Yes and it will kill everything eventually no social security or welfare. It all goes bye bye. Why speed it up when we need to avert that and maybe even save the programs for the really needy, not someone looking for a break on broadband.

What is killing Social Security other than there are more people taking out than putting in, or that people move money from it, though they're not supposed to?

I look at it that by the time I'm old enough to actually retire (if they don't jack the age up to 80) on SS, I won't see a dime of it, and I've basically worked myself to death to give the government a massive interest-free loan.
 
And there's probably not a website that can't be viewed in a few minutes either, but for all practical purposes, Broadband is necessary to use the internet. I haven't used dialup in 16 years and my original 1.5 Mbps connection would be painfully slow today (and I suspect what they'd get isn't much better than that, though providing better would cost the ISPs the same amount).
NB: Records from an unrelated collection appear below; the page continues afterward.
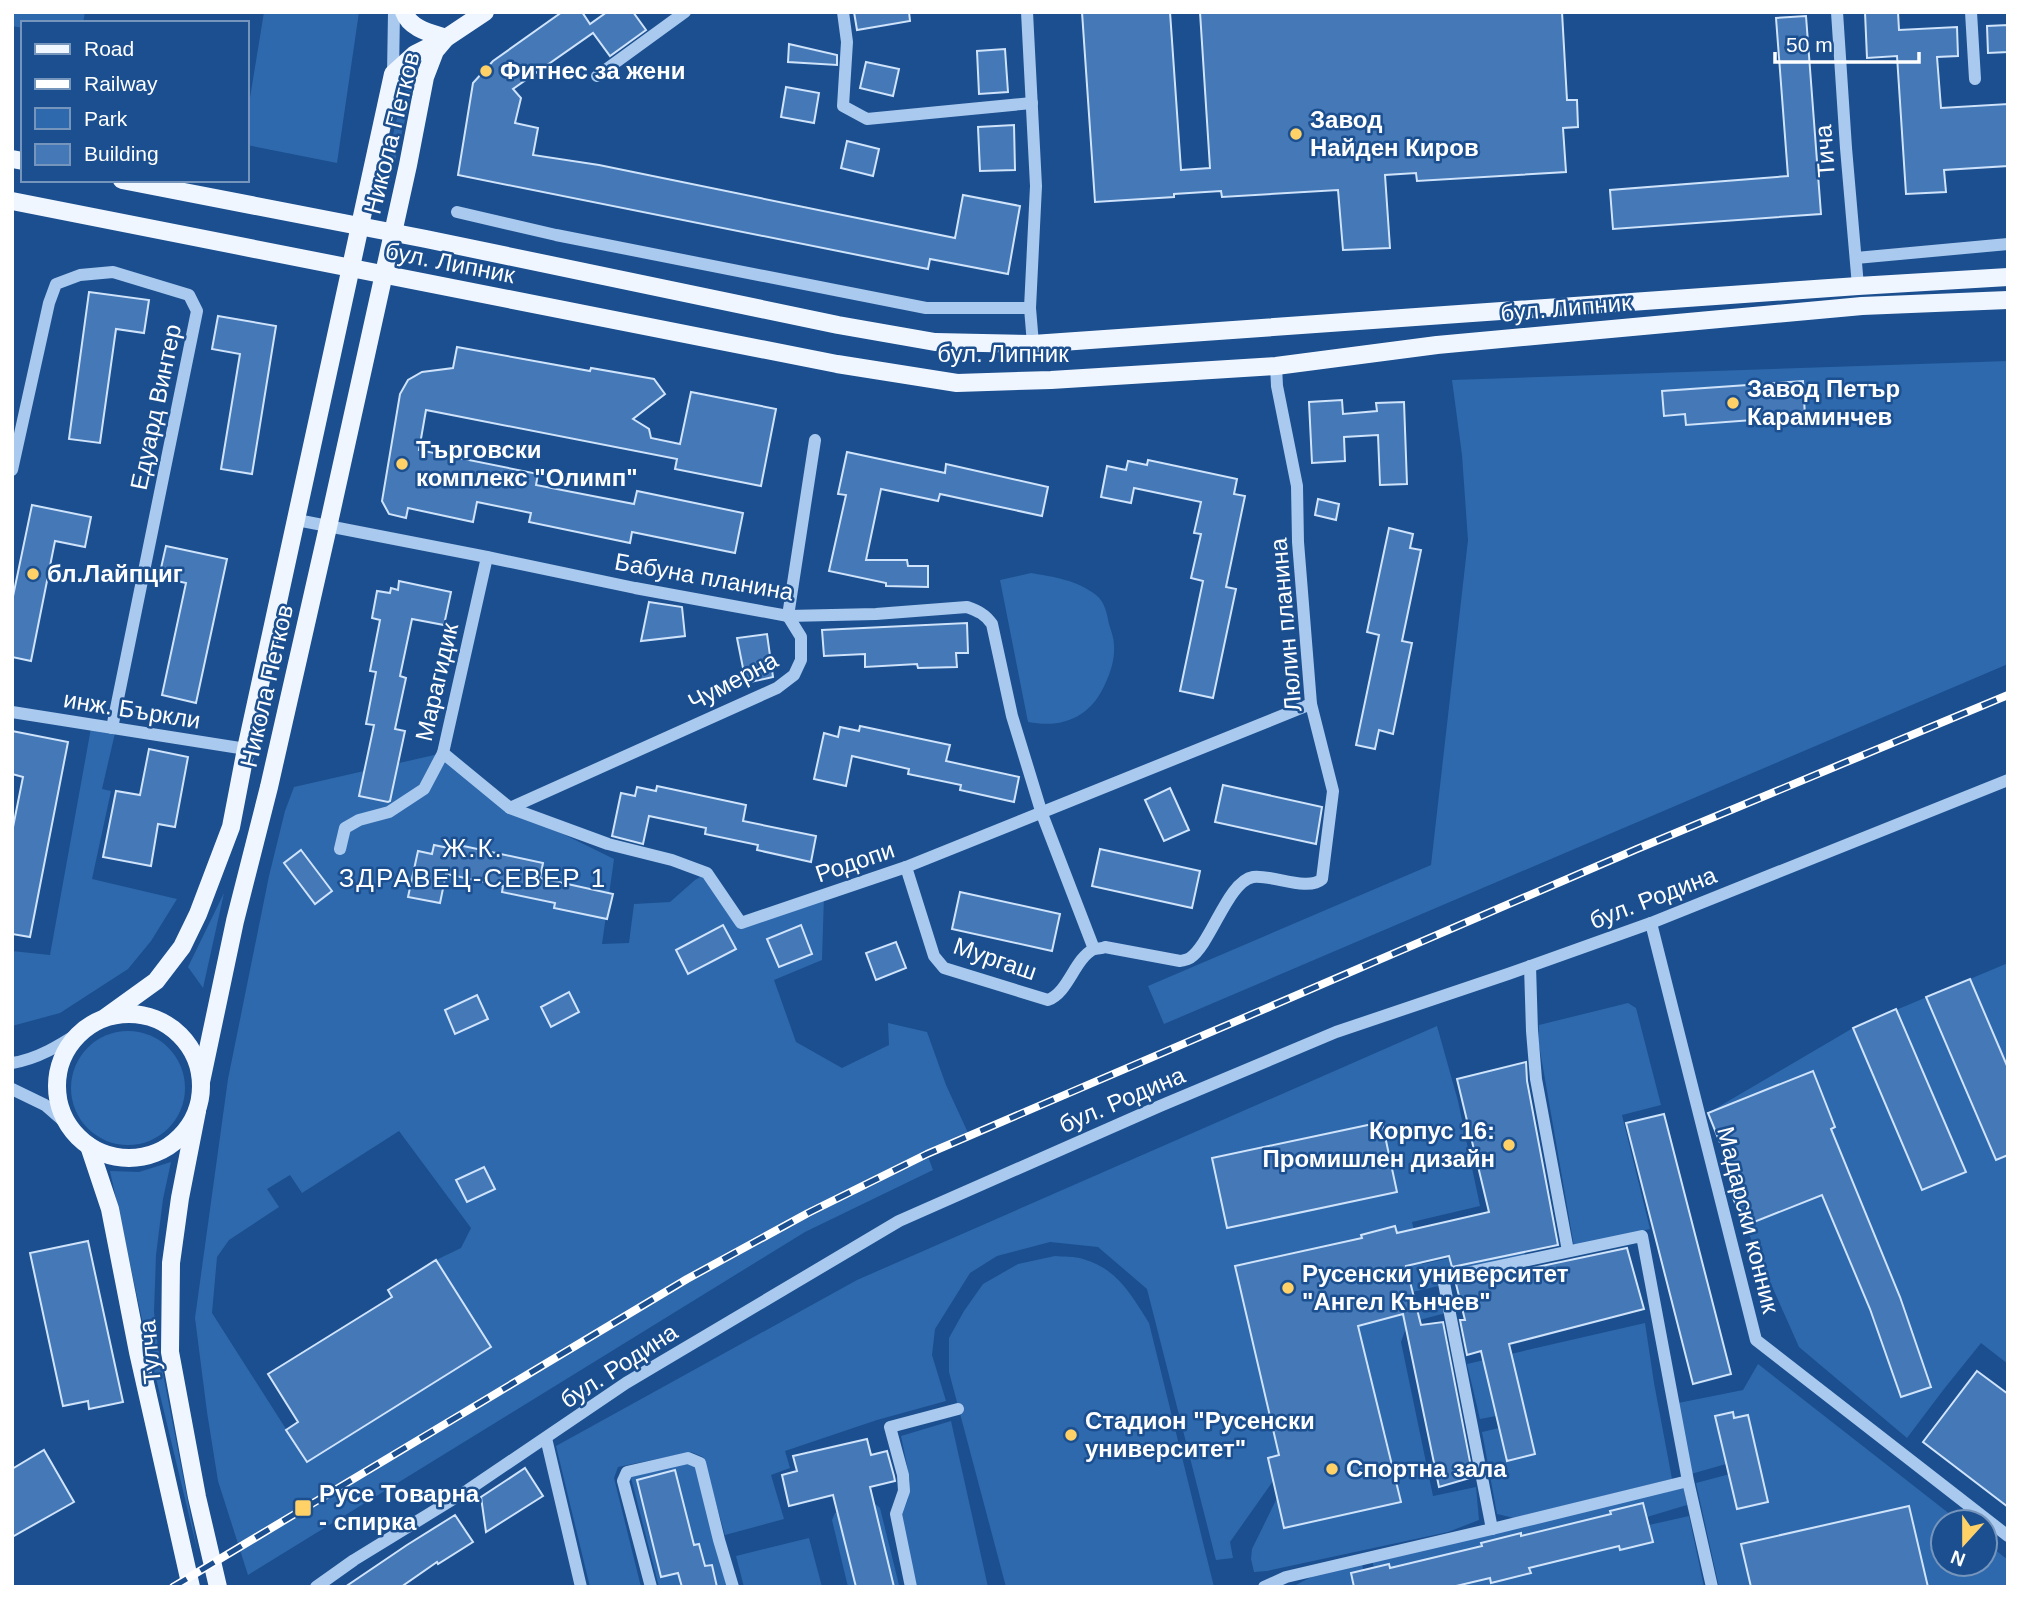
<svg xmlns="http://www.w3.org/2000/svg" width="2020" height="1599" viewBox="0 0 2020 1599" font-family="Helvetica,sans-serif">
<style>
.green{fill:#2e69ad;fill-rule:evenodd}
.building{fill:#4478b7;stroke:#cfe3fa;stroke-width:2}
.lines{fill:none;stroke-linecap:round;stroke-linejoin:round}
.minor{stroke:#a9c9ee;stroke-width:12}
.major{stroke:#f0f6ff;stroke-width:18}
.rail-casing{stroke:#fff;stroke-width:8}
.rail{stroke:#1b4f8f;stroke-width:5;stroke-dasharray:16;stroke-linecap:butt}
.poi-dot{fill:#ffd166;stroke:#1b4f8f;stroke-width:2.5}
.labels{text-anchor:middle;stroke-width:5;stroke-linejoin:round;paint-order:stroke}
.poi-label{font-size:24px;font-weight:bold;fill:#fff;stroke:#1b4f8f;text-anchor:start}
.street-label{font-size:24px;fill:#fff;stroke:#1b4f8f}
.neighbourhood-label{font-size:26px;letter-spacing:2px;fill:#fff;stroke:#1b4f8f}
</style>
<rect width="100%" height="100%" fill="#1b4f8f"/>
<g class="green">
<path d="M12,12H85L83,23H23V28L12,26Z"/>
<path d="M264,12H359L337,163L247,145V104H249Z"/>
<path d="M423,60L412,90L390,182L384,180C391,149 400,81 423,60Z"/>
<path d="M2008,361V664L1164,1024L1148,986L1431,865L1468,540L1462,455L1452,380Z"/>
<path d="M1031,573C1054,577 1077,580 1096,595C1105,602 1107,614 1109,624C1111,631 1114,638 1114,645C1115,658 1111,671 1106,682C1092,716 1064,729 1028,722L1000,580Z"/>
<path d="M91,728L115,733L102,789L111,791L92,879L177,899L151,941L128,969L60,1013L12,1026V951L50,955Z"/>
<path d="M443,753L510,808L614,859L602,944L629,943L634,904L670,902L695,880L707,873L741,923L824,895L822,960L774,980L796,1042L842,1068L889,1045L888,1023L927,1032L946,1085L969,1135L927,1154L933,1170L805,1232L248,1575L218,1481L207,1412L195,1318L228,1079L269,876L285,811L294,787ZM399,1131L471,1228L461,1248L436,1260L491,1347L307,1462L212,1313L217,1257L229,1240L279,1207L267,1189L290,1175L302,1193Z"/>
<path d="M224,893L203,988L188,967Z"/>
<path d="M2008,963V1364L1981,1343L1944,1389L1907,1438L1799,1347L1732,1196L1730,1168L1708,1113L1853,1028Z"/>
<path d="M1628,1003L1636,1008L1661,1105L1622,1115L1650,1229L1574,1246L1538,1039L1539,1025Z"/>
<path d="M1437,1026L1458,1101L1480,1206L1412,1222L1422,1264L1522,1243L1525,1256L1443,1285L1412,1292L1395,1226L1362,1235L1384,1319L1417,1311L1415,1302L1442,1295L1446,1313L1423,1319L1407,1325L1401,1342L1433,1496L1476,1487L1479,1520L1448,1532L1267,1571L1254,1572L1251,1559L1252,1549L1277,1498L1284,1528L1401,1502L1385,1432L1268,1458L1273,1481L1230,1542L1233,1558L1216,1560L1147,1289L1098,1247L1050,1242L997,1256L970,1273L935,1329L932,1355L946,1401L877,1420L785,1451L790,1468L771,1475L784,1519L725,1535L703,1457L691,1452L618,1467L614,1478L641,1587H590L556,1446L857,1280ZM1382,1122L1397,1192L1212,1158ZM1339,1243L1378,1411L1274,1434L1236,1266Z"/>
<circle cx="128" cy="1088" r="57"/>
<path d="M171,1162L163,1199L156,1255L154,1312L158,1348L198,1553L143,1324L110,1171L139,1172Z"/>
<path d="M1055,1256C1064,1257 1074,1256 1083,1259C1117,1268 1132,1296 1149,1323L1214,1587H1006L949,1372V1338L964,1311L983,1284L1018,1264Z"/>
<path d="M1645,1323L1654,1383L1672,1479L1514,1518L1497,1514L1482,1432L1499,1428L1507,1461L1535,1453L1516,1370L1487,1376L1496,1416L1480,1419L1467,1364Z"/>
<path d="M1758,1364L1960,1522H1943V1564H1985V1542L2008,1560V1587H1928L1909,1506L1741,1544L1751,1587H1719L1696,1483L1730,1474L1737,1509L1767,1502L1733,1413L1715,1416L1726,1464L1691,1474L1678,1403L1743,1390Z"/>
<path d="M951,1421L988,1587H916L900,1520L908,1499L910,1480L901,1436Z"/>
<path d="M689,1460L697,1466L727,1587H659L630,1474Z"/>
<path d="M1684,1488L1687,1505L1647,1517L1643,1503L1611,1514L1521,1536V1534L1482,1546L1390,1568L1388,1564L1374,1567L1371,1558Z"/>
<path d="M874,1503L880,1508L899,1585L894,1586L876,1513L856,1587H848L832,1520L835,1513Z"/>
<path d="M1689,1516L1704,1587H1452L1490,1578L1492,1583L1530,1573L1529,1568L1619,1546L1621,1550L1652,1543L1649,1525Z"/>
<path d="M809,1538L822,1587H744L736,1556Z"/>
<path d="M1362,1561L1363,1570L1351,1573L1354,1587H1292L1315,1575Z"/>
</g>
<g class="building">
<path d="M562,12H582L590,24L607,12H633L646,30L610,56L593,33L513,89L521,98L515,123L538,128L533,155L599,165L955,238L963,195L1020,206L1008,274L930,259L928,269L458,175L473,83L493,61Z"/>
<path d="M854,12H909L910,21L857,30Z"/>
<path d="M1082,12H1170L1181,170L1210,168L1200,12H1562L1567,100H1577L1578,127L1563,128L1566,172L1417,181L1416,173L1385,175L1390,248L1343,250L1338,190L1222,197L1221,191L1174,194V197L1095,202Z"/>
<path d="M1865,12H1898L1899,30L1957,27L1958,56L1937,57L1941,108L2008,104V166L1944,170L1946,192L1906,194L1897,56L1867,58Z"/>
<path d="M1806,16L1821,214L1613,229L1610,190L1788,176L1776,18Z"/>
<path d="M2008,25V52L1988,53L1987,26Z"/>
<path d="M789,44L837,55V65L788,62Z"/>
<path d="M1005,49L1008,92L979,94L977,51Z"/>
<path d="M866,62L899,69L893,96L860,88Z"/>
<path d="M786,87L819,93L814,123L781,117Z"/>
<path d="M1014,125L1015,170L980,171L978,127Z"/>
<path d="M847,141L879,149L873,176L841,168Z"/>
<path d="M89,292L149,300L144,333L116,329L100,443L69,439Z"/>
<path d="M218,316L276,326L252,474L221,469L240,354L212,349Z"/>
<path d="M457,347L590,371L591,368L654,379L665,394L633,419L649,429L651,438L680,444L691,392L776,409L761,486L675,469L677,459L426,410L419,450L538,474L536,485L634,504L637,491L743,513L735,553L632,532L630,543L529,522L531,513L477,502L473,522L408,508L406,518L389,514L382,501L400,394L408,380L422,372L453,368Z"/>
<path d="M1803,381L1805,416L1686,425L1685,414L1664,416L1662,391Z"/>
<path d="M1342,400L1343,414L1377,411L1376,403L1404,402L1407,484L1380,485L1378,435L1344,437L1345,461L1312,463L1309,402Z"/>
<path d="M847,452L945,473L946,464L1048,487L1042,516L940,494L938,501L881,489L866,560H907L908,566H928V587L886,586V583L829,571L846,495L838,494Z"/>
<path d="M1148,460L1237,479L1234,494L1245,496L1226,587L1236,589L1213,698L1180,691L1203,581L1191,578L1201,534L1194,533L1201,502L1134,488L1131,503L1101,497L1107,466L1126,470L1128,461L1147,465Z"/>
<path d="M1318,499L1339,504L1336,520L1315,515Z"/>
<path d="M32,505L91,517L85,547L55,541L31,661L12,657V601Z"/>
<path d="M1389,528L1413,534L1410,548L1421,550L1402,641L1412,643L1393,734L1379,730L1375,749L1356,745L1379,635L1367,632Z"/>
<path d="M166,546L227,559L196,703L162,695L186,583L159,577Z"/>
<path d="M399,581L451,592L444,625L412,619L400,676L406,678L395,729L405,731L390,801L388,802L359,796L374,725L366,724L376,672L370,671L380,620L372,618L377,591L390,593L391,588L398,590Z"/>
<path d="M649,602L682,607L685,636L641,641Z"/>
<path d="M967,623L968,653H956L957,667L918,668L917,664L865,667V654L824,656L822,630Z"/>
<path d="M767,634L773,677L746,683L737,638Z"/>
<path d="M860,726L950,745L946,761L1019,777L1014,802L960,790L961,785L908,774L909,769L852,756L846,786L814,779L824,733L838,737L840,727L859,731Z"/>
<path d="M12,731L68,742L30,937L12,934V832L23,777L12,774Z"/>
<path d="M149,749L188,757L175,827L158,824L151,866L103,857L116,791L140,795Z"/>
<path d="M1223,785L1322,807L1316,844L1215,822Z"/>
<path d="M657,786L746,805L743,821L816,836L811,862L757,850L758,845L705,834L706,828L649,816L643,844L612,836L621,793L635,796L637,787L656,791Z"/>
<path d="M1170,788L1189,830L1164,841L1145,800Z"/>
<path d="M454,844L543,863L540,878L613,894L607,919L554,908L555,903L502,892L503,886L446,874L440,903L408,897L418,851L432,854L434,845L453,849Z"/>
<path d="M1100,849L1200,871L1192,908L1092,886Z"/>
<path d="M301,850L332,891L315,904L284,863Z"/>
<path d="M960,892L1060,914L1052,951L952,929Z"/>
<path d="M723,925L736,949L688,974L676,950Z"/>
<path d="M801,925L812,954L779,967L767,939Z"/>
<path d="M896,942L906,968L876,980L866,953Z"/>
<path d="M1970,979L2008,1068V1155L1996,1160L1926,997Z"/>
<path d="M569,992L579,1012L551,1027L541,1007Z"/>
<path d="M477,995L488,1019L455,1034L445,1010Z"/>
<path d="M1896,1009L1966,1172L1922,1190L1853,1028Z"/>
<path d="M1526,1062L1527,1081L1558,1245L1452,1267L1449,1256L1406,1266L1421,1325L1443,1322L1473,1477L1439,1487L1403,1314L1358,1326L1401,1502L1284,1528L1268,1458L1279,1455L1235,1266L1362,1238L1361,1235L1395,1226L1397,1233L1489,1212L1457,1079Z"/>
<path d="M1813,1071L1835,1127L1831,1129L1900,1297L1931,1387L1901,1397L1870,1309L1822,1195L1744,1226L1732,1195L1740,1192L1708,1113Z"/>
<path d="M1664,1114L1731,1374L1693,1384L1626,1123Z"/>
<path d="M1382,1122L1397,1192L1227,1228L1212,1158Z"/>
<path d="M484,1167L495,1189L467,1202L456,1180Z"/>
<path d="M88,1241L123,1402L89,1409L88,1401L63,1406L30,1253Z"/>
<path d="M1627,1248L1644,1309L1509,1344L1535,1454L1507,1461L1481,1351L1467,1355L1460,1320H1465L1456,1284Z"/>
<path d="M436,1260L491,1347L307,1462L286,1430L298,1422L268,1374L392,1297L388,1290Z"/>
<path d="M1977,1371L2008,1394V1507L1923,1442Z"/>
<path d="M1733,1412L1734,1418L1748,1415L1768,1502L1737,1509L1715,1416Z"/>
<path d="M867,1439L871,1455L887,1451L894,1476L895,1481L870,1487L894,1587H856L833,1495L789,1506L782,1475L797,1471L793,1456Z"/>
<path d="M44,1450L74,1502L12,1537V1469Z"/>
<path d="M525,1468L543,1496L486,1532L481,1497Z"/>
<path d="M675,1470L694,1545L699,1544L705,1566L712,1565L717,1587H682L678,1573L661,1577L637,1480Z"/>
<path d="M1643,1503L1653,1542L1620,1550L1619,1546L1529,1568L1531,1573L1491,1583L1490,1578L1452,1587H1354L1351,1573L1389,1564L1390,1568L1482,1546L1481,1543L1521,1533V1536L1611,1514L1610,1511Z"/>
<path d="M1909,1506L1928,1587H1751L1741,1544Z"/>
<path d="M455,1515L473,1542L438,1564L437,1562L401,1587H345L407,1545Z"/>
</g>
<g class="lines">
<g class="minor">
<path d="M843,12L847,42L843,106L867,119L1032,103"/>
<path d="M1027,12L1036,186L1030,308L1033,344"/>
<path d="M1837,12L1846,148L1858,286"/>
<path d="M1971,12L1975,79"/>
<path d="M393,74L394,12"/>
<path d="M597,76L685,12"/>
<path d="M457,212L556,235L926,308H1030"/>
<path d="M1856,258L2008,244"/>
<path d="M12,470L49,303L56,284L80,275L113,272L189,295L197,311L112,728"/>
<path d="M297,520L487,557L635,588L788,616L876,614L967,607C978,611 985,614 992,624L1012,716L1042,814L1094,949"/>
<path d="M12,712L246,749"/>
<path d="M443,753L510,808L608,844L672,860L707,873L741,923L906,867L1311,704"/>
<path d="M510,808L777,688L794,675L801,660V637L788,616L815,440"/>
<path d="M340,849L345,828L359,820L389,812L424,789L443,753L487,557"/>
<path d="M906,867L934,956L944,968L1048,1000C1069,992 1074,959 1094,949C1095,949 1104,948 1105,947L1180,961C1184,960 1187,960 1190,958C1211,944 1228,881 1253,877C1271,874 1308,892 1322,879L1333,791L1311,704L1298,542L1297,486L1277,386L1276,366"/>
<path d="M1651,923L1756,1340L2008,1536"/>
<path d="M1530,966L1532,1031L1536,1079L1568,1251"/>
<path d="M12,1063C38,1059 60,1045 82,1031"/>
<path d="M12,1089L45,1105L68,1125"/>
<path d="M546,1438L581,1587"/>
<path d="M1688,1481L1492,1529L1443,1278L1642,1236L1688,1481L1712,1587"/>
<path d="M316,1587L354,1560L468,1490L626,1383L899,1221L1160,1106L1336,1032L1508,974L1651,923L2008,780"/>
<path d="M651,1587L623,1481L627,1472L688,1458L700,1463L719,1540L733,1587"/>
<path d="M911,1587L896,1514L904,1491L903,1475L890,1427L958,1409"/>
<path d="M1264,1587L1286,1577L1492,1529"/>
</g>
<g class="major">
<path d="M404,12C410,29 431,33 446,38"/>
<path d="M12,159L23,161"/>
<path d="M122,180L426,239L838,325L935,342L1033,344L1858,286L2008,277"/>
<path d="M12,201L837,364L957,383L1051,380L1276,366L1437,345L1862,306L2008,300"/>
<circle cx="129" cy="1086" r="72"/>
<path d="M106,1017L156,981L182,947L198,914L231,827L246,749L393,74L415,54L443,40"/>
<path d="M201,1082L235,921L269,787L328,527L408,165L425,77L435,51L446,38L485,12"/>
<path d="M197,1111L180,1198L171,1263L170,1352L197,1497L218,1587"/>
<path d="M89,1146L110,1209L138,1352L191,1587"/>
</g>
<defs>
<path id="rail" d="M173,1587L687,1279L808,1213L927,1154L1637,849L2008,695"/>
</defs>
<use href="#rail" class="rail-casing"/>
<use href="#rail" class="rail"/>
</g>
<g class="poi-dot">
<circle cx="486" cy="71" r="7"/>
<circle cx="1296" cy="134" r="7"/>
<circle cx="1733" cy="403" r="7"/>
<circle cx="402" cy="464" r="7"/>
<circle cx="33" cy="574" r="7"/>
<circle cx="1509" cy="1145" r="7"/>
<circle cx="1288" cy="1288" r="7"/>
<circle cx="1071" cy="1435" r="7"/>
<circle cx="1332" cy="1469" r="7"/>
<rect x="294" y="1499" width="18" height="18" rx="3.5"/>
</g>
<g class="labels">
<g class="poi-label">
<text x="500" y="79">Фитнес за жени</text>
<text x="1310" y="128">Завод<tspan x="1310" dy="28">Найден Киров</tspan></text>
<text x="1747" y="397">Завод Петър<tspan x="1747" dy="28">Караминчев</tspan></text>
<text x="416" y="458">Търговски<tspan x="416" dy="28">комплекс "Олимп"</tspan></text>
<text x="47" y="582">бл.Лайпциг</text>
<text x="1495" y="1139" text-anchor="end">Корпус 16:<tspan x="1495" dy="28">Промишлен дизайн</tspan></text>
<text x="1302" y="1282">Русенски университет<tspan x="1302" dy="28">"Ангел Кънчев"</tspan></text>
<text x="1085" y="1429">Стадион "Русенски<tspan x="1085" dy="28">университет"</tspan></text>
<text x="1346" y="1477">Спортна зала</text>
<text x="319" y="1502">Русе Товарна<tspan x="319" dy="28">- спирка</tspan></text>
</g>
<g class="street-label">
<text transform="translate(392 133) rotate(-76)" y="8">Никола Петков</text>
<text transform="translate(1825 151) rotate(-94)" y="8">Тича</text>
<text transform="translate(450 263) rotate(11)" y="8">бул. Липник</text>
<text transform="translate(1566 308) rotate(-5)" y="8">бул. Липник</text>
<text x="1003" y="362">бул. Липник</text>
<text transform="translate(156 407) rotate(-78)" y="8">Едуард Винтер</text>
<text transform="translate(704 577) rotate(10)" y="8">Бабуна планина</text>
<text transform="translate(1286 625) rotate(-95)" y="8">Люлин планина</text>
<text transform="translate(733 681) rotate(-28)" y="8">Чумерна</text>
<text transform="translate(437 682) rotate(-77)" y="8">Марагидик</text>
<text transform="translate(267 686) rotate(-77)" y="8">Никола Петков</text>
<text transform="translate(132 710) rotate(9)" y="8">инж. Бъркли</text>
<text transform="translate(855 862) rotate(-19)" y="8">Родопи</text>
<text transform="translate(1653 898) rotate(-21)" y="8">бул. Родина</text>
<text transform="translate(995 959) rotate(19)" y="8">Мургаш</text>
<text transform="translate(1122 1100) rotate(-23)" y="8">бул. Родина</text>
<text transform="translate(1748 1220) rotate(76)" y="8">Мадарски конник</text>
<text transform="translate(150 1352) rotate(-95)" y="8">Тулча</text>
<text transform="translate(619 1366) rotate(-33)" y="8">бул. Родина</text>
</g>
<g class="neighbourhood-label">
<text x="473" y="857">Ж.К.<tspan x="473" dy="30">ЗДРАВЕЦ-СЕВЕР 1</tspan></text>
</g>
</g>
<rect width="2020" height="1599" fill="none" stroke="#ffffff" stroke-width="28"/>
<rect x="21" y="21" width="228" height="161" fill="#1b4f8f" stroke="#7695bc" stroke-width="2"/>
<rect x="35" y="44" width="35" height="10" fill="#f0f6ff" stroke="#7695bc" stroke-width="2"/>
<text x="84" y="56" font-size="21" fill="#ffffff">Road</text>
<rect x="35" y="79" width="35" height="10" fill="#ffffff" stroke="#7695bc" stroke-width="2"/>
<text x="84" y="91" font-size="21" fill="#ffffff">Railway</text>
<rect x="35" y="108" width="35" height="21" fill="#2e69ad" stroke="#7695bc" stroke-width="2"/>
<text x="84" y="126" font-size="21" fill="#ffffff">Park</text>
<rect x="35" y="144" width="35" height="21" fill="#4478b7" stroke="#7695bc" stroke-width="2"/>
<text x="84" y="161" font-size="21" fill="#ffffff">Building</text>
<g transform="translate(1964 1543) rotate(201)"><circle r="33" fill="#1b4f8f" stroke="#7695bc" stroke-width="2"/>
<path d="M0-5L12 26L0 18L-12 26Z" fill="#ffd166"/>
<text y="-10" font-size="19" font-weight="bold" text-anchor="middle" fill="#ffffff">N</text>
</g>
<path d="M1775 52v10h144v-10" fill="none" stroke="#ffffff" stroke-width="3.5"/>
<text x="1786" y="52" font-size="21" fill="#ffffff" stroke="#1b4f8f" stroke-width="5" paint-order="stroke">50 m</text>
</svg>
Slower speeds of dial-up are probably not the reason they're doing this, as logical as that might seem at first blush. It would be easier to sell the argument to that landline service is so expensive these days that cheap broadband amounts to a lower cost than dial-up. I used Dial-up for ages, I think until 2006 or so. A lot of those ISPs have found ways to make it work, like even further than V.96 compression. They prioritize HTML and text, etc. I've even used dial-up connections recently on some computers out in rural areas that have no other options, and there are ways to make it work. Disabling images and scripts, using mobile versions of webpages, etc. Worst case, it takes an hour to load instead of a minute? So what? They don't have anywhere to be. I would hardly say that your time is valuable if you're looking for work on the government's dime. E-mail is essential these days, but it works fine over dial-up. A dial-up modem is also fine for receiving and sending faxes, which quite a few businesses still have. Bear in mind that looking for work on the Internet is a lot more likely to require e-mails and faxes than watching videos or looking at high-quality graphics.

But nowadays, by the time you pay $30 per month for a landline and $10 for dial-up, you save little or nothing over broadband and a re-loadable TracFone. It basically costs a minimum of $50 to get any kind of home Internet connection these days. My Mom and I were some of the last people in our area to ditch our home phones for a cell phone (in 2012), and ultimately it was because they kept walking up the price of landline telephones to the point that it didn't make sense to have one anymore.